# [Brief]
Decide whether each statement agrees with the excerpt on self-management of chronic conditions, and give yes or no with the deciding words from the excerpt. 1. Managers do everything themselves. 2. A team of consultants may consist of a physician/GP and other health professionals. 3. Only some chronic conditions need day-to-day management.

# [Excerpt to read]
--
Vol. 17, No. 3, Summer 2001

Post-Polio Resources

Self-Management of Chronic Conditions
Peter Jay, The British Polio Fellowship

Presented at the
Eighth International Post-Polio & Independent Living Conference
Saint Louis, Missouri, June 2000

Overview of Self-Management

Both at home and in the business world managers direct the show. They do not do everything themselves; they work with others, including consultants, to get the job done. What makes them managers is that they are responsible for making the decisions and making sure these decisions are carried out.

As a manager of your condition, your job is much the same. You gather information and hire a consultant, or a team of consultants consisting of your physician/GP and other health professionals. Once they have given you their best advice, it is up to you to follow through. All chronic conditions need day-to-day management. We have all noticed that some people with severe physical problems get on well while others with lesser problems seem to give up on life. The difference is often management style.

Managing a chronic condition, like managing a family or a business, is a complex undertaking. There are many twists, turns and mid-course corrections. By learning self-management skills you can ease the problems of living with your condition.

The key to success in any undertaking is first deciding what you want to do, second, deciding how you are going to do it, and finally, learning a set of skills and practicing them until they have been mastered. In fact, mastering such skills is one of the most important tasks of later life.
--
# [Listed entries]
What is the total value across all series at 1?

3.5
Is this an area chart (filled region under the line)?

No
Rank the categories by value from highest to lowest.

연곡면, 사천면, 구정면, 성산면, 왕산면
--
# [Response below]
1. No: "They do not do everything themselves"
2. Yes: "a team of consultants consisting of your physician/GP and other health professionals"
3. No: "All chronic conditions need day-to-day management."